Bu noktada sahte veya muhteviyatı itibari ile yanıltıcı belge düzenleme ve kullanma suçlarının etkin pişmanlık hükümleri bakımından ayrı değerlendirilmesi gündeme gelebilir. Zira sahte belge düzenleyen mükelleflerin, bu faturaları kullanan mükellef sayısı kadar bir etkileşime sebebiyet verdiği, kullanan mükelleflerin vergi sistemi üzerindeki etkisinin ise daha sınırlı olduğu nazara alındığında, sahte belge düzenleyen mükelleflerin etkin pişmanlık hükümlerinden faydalandırılmaması dahi düşünülebilir. Şahsi düşüncemiz özellikle küçük ve orta ölçekli mükellefler bazında vergi sistemine oldukça büyük zarar veren sahte fatura kullanma ve düzenleme suçlarında uyuşturucu madde kullanma ve düzenleme suçlarında öngörülen etkin pişmanlık hükümlerine benzer hükümlerin isabetli olacağıdır. Örneğin sahte belge düzenleyen mükellefi ihbar eden kullanıcılara kamu zararının giderilmesi şartı ile ceza verilmemesi gibi düzenlemeler vergi sisteminin sahte fatura düzenleyicilerden arındırılmasını sağlayabilir.

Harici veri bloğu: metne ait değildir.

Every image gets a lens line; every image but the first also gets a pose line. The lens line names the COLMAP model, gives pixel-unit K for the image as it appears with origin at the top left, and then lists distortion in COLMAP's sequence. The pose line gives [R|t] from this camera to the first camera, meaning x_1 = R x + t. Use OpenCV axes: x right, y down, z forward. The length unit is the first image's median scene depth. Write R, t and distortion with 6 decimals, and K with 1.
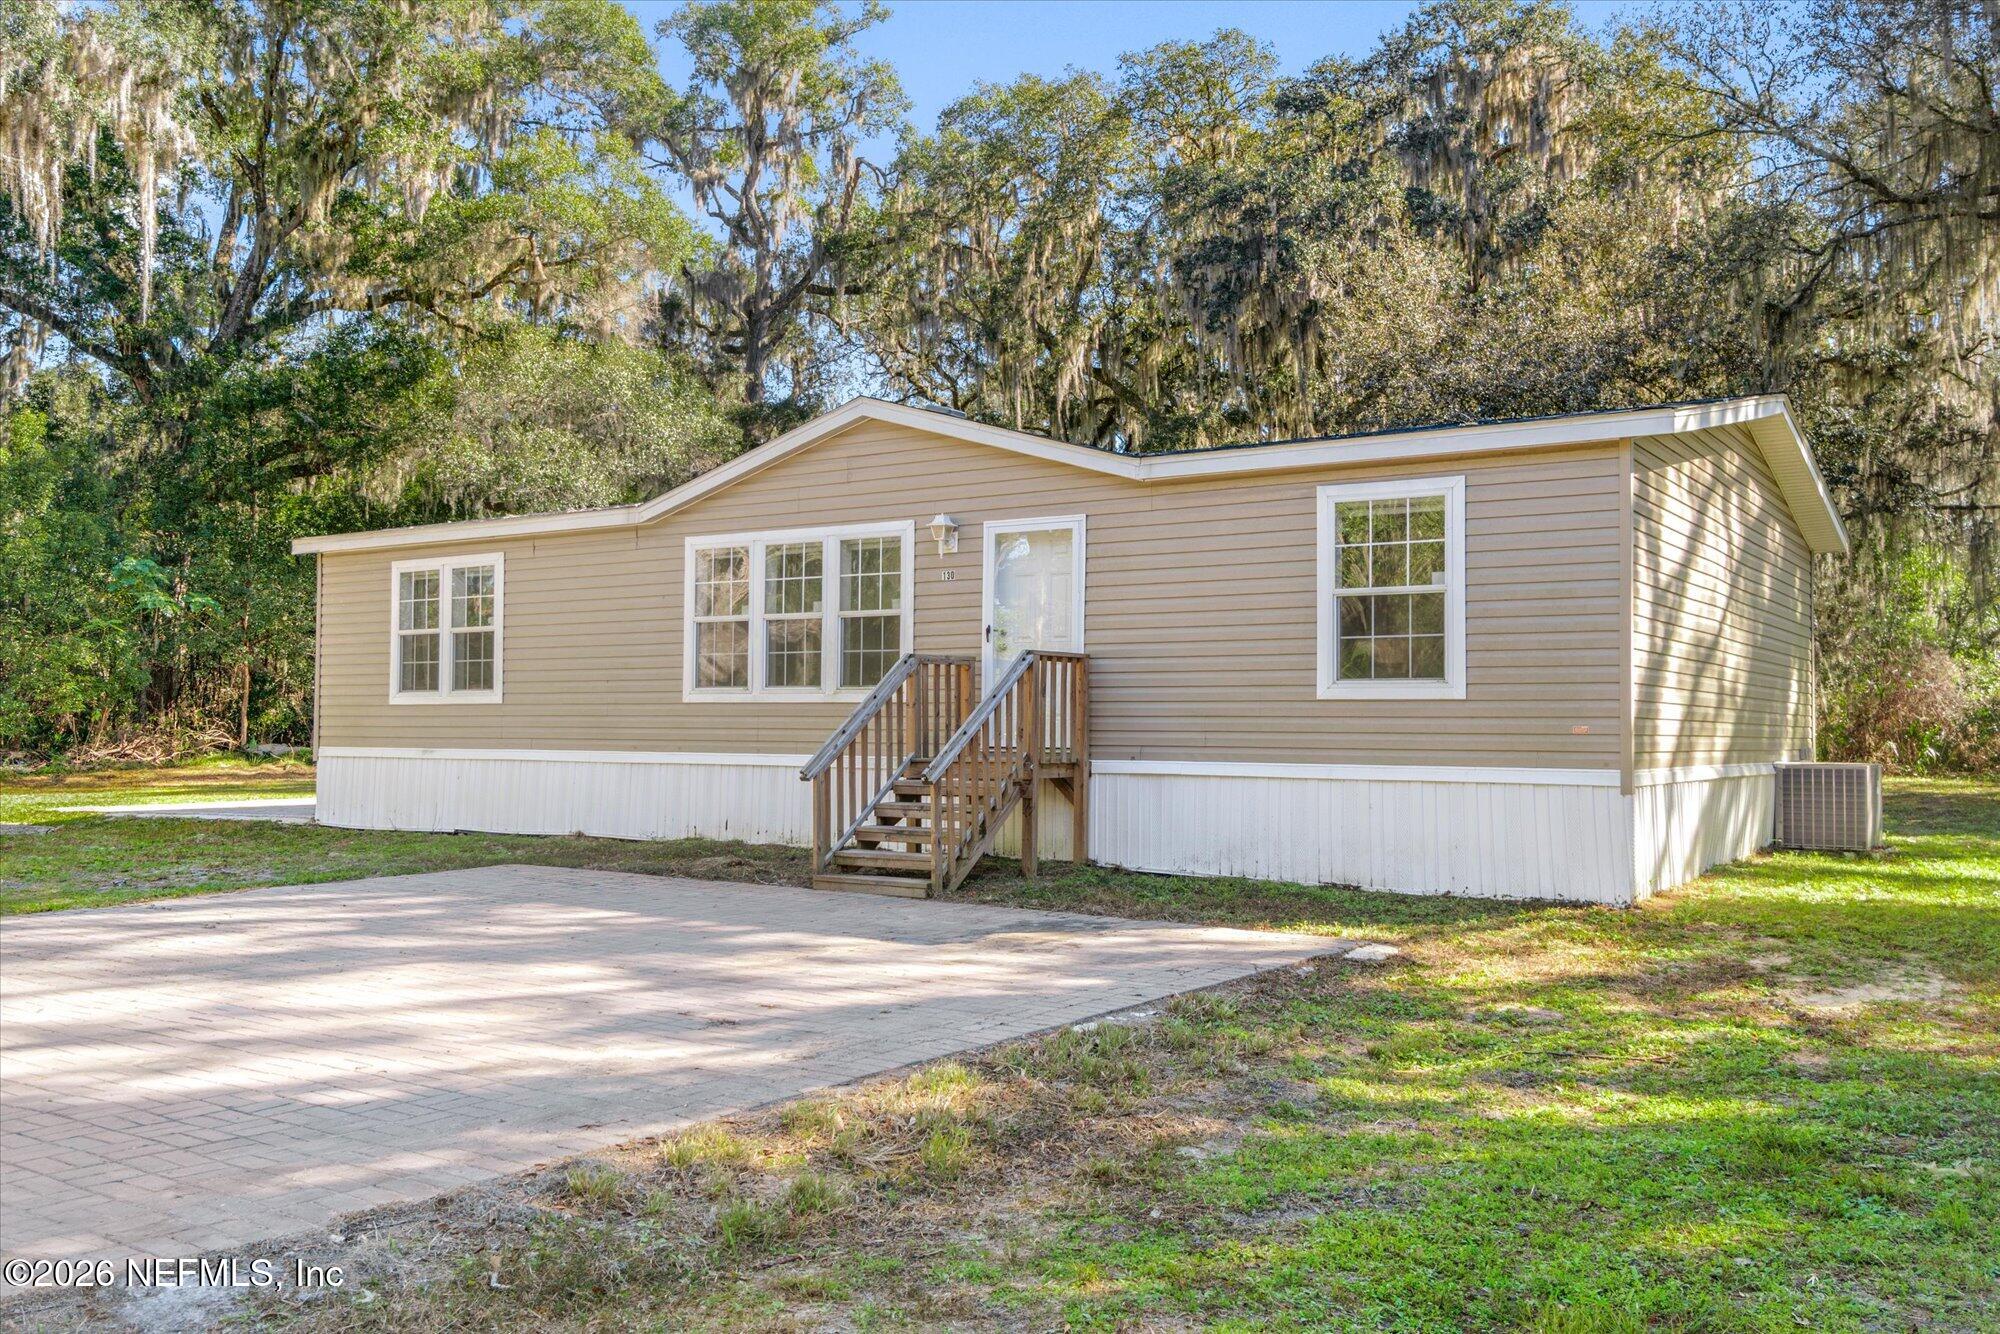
lens RADIAL K [[1662.4, 0, 1000.0], [0, 1662.4, 667.0], [0, 0, 1]] dist [0.000000, -0.008359]
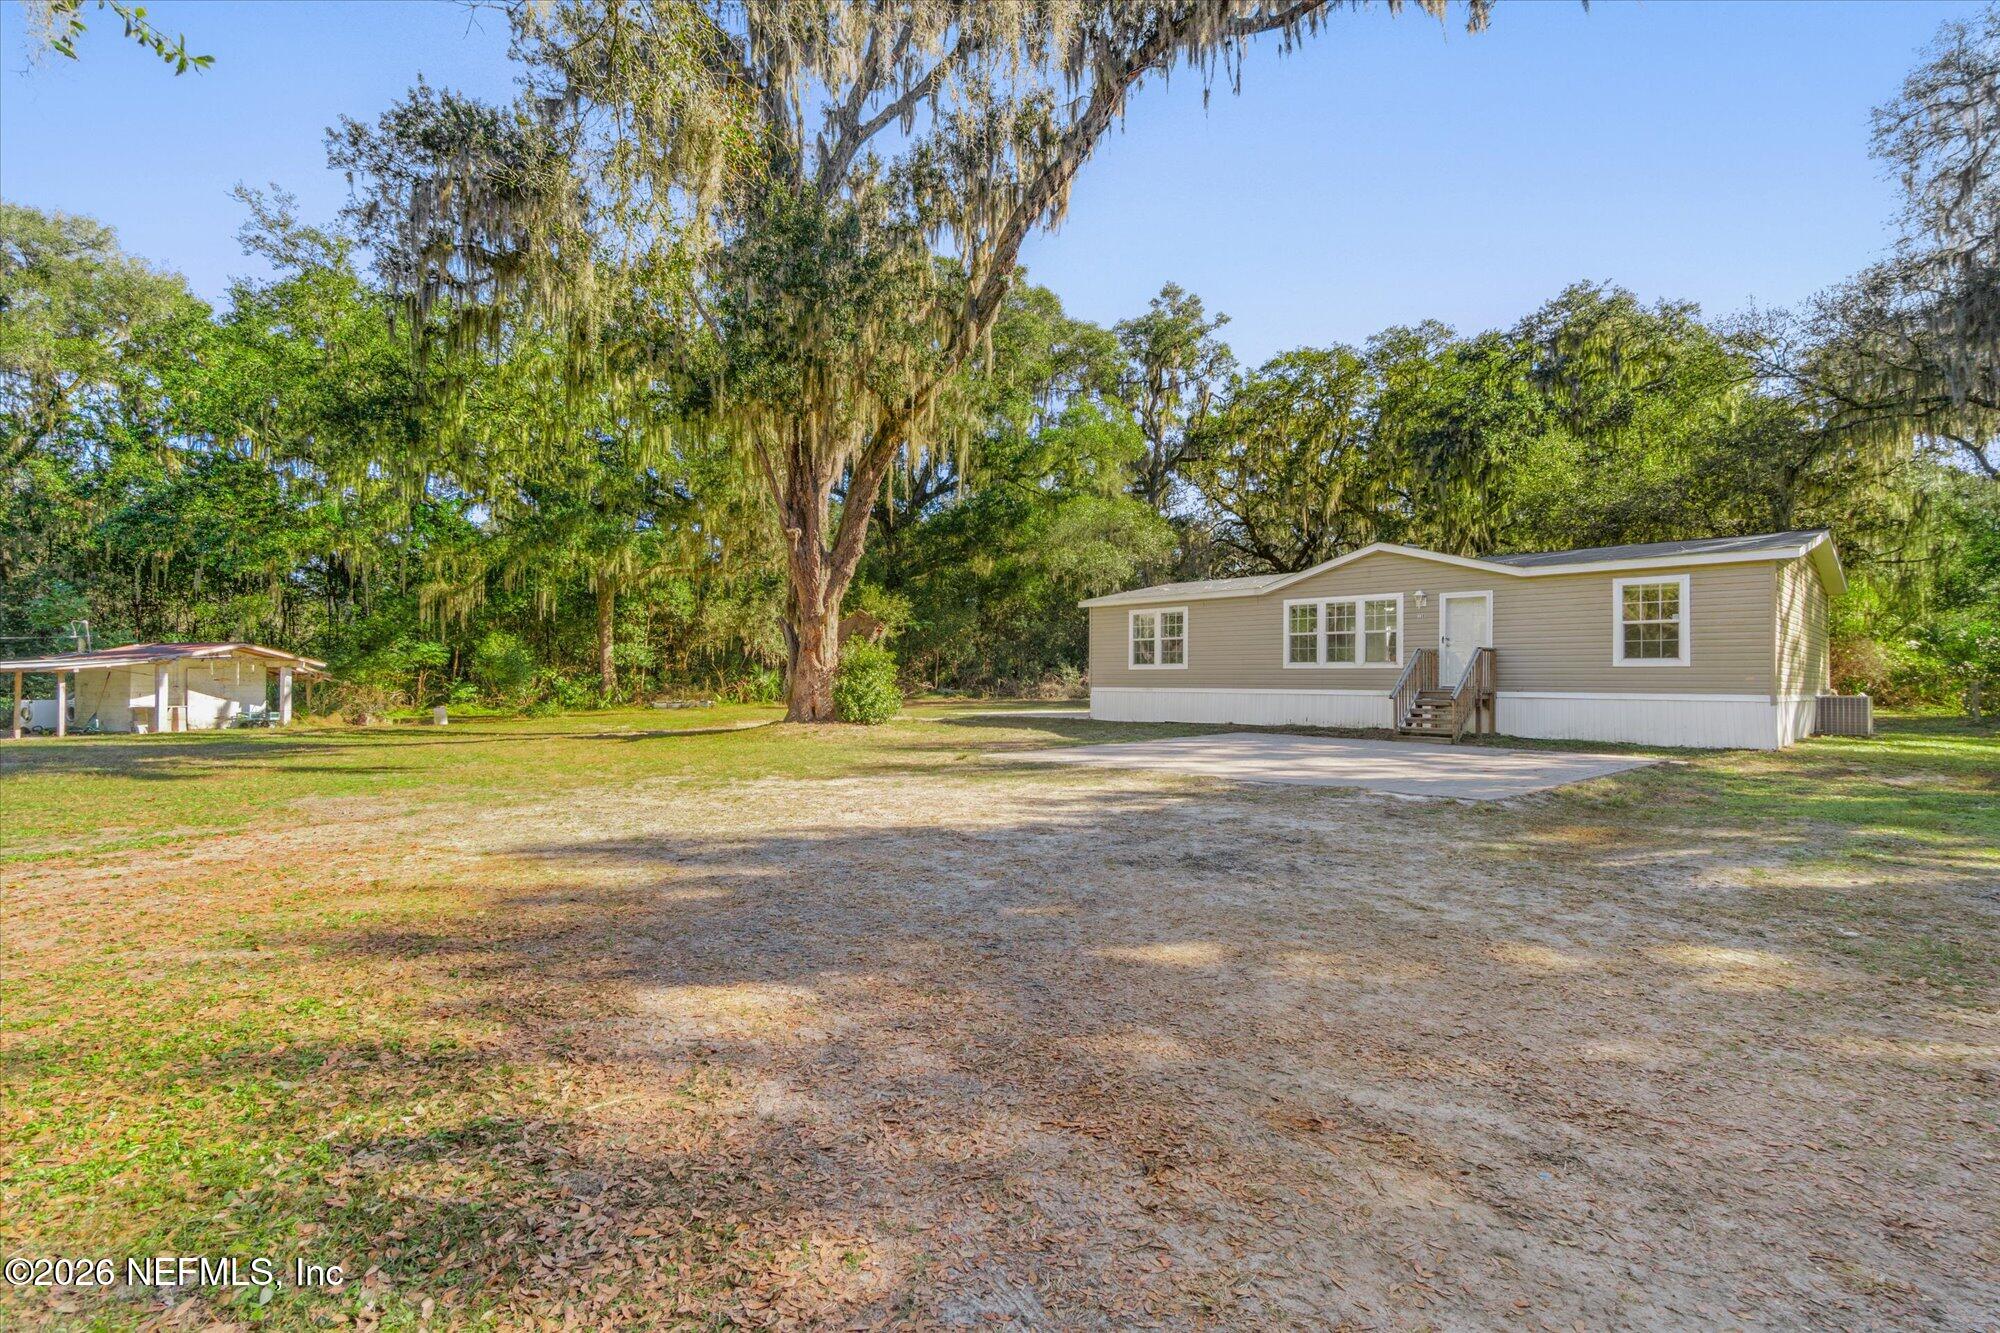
lens RADIAL K [[908.9, 0, 1000.0], [0, 908.9, 666.5], [0, 0, 1]] dist [-0.001432, 0.000781]
pose [[0.975035, -0.002616, -0.222034, -0.304337], [0.006754, 0.999817, 0.017879, -0.008207], [0.221947, -0.018933, 0.974875, -0.386066]]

Bunun yanında vergi mahkemelerince verilecek kararların kamu zararının tazmini açısından ayrıca ele alınması gerekir. Vergi idaresince yapılan cezalı vergi tarhiyatının vergi mahkemesi tarafından iptal edilmesi halinde kamu zararının tazmin edilip edilmediği sorunu gündeme gelecektir. Vergi mahkemesi tarafından verilen iptal kararlarının kesin hüküm teşkil edip etmediği, istinaf veya temyiz incelemesine tabi olup olmadığı, ilk derece mahkemesince verilen kararların kamu zararının giderilmesi bakımından itibar edilebilirliği bakımından önemlidir. Kamu zararı tazmini bakımından vergi mahkemesince verilen kararların tamamen yok sayılması da hukuk devleti bakımından kabul edilemez.
Bu noktada, yapılandırma kanunlarında öngörülen ihtimaller benzeri çözümler gündeme gelebilir. Örneğin ilk derece mahkemesinde verilen iptal kararı var ise sadece vergi aslı ve faizi alınarak vergi ziyaı cezasının tahsilinden vazgeçilmek şartı ile etkin pişmanlık hükümlerinden faydalanılabilir. Vergi mahkemesinde açılan dava devam etmekte iken, etkin pişmanlık hükümlerinden faydalanılmak istendiği takdirde ise 1 kat vergi ziyaı cezalı tarhiyat ödenmesi, vergi mahkemesinde açılan davanın ret ile sonuçlanması halinde ise cezalı vergi tarhiyatının tamamının ödenmesi öngörülebilir.
Sonuç
Görüldüğü üzere vergi suçlarında etkin pişmanlık ile öngörülen amacın sadece yargı üzerindeki dosya yükünü hafifletmesi değil, vergi sistemini de arındırma amacına hizmet etmesi gerekir. Bu bağlamda etkin pişmanlık hükümlerinin ağır koşullara bağlanması faydalanma oranlarını düşürecek, hafif koşullara bağlanması ise vergi suçlarının işlenişini teşvik edebilecektir. Bu hali ile vergi suçlarında etkin pişmanlık hükümlerinin vergi idaresi, vergi yargısı üyeleri, vergi ceza yargısı üyeleri, mükellef temsilcileri, meslek odaları temsilcileri ve akademisyenlerin katılımı ile uygulamada yaşanan sorunlar nazara alınmak suretiyle düzenlenmesi gerektiği düşüncesindeyiz.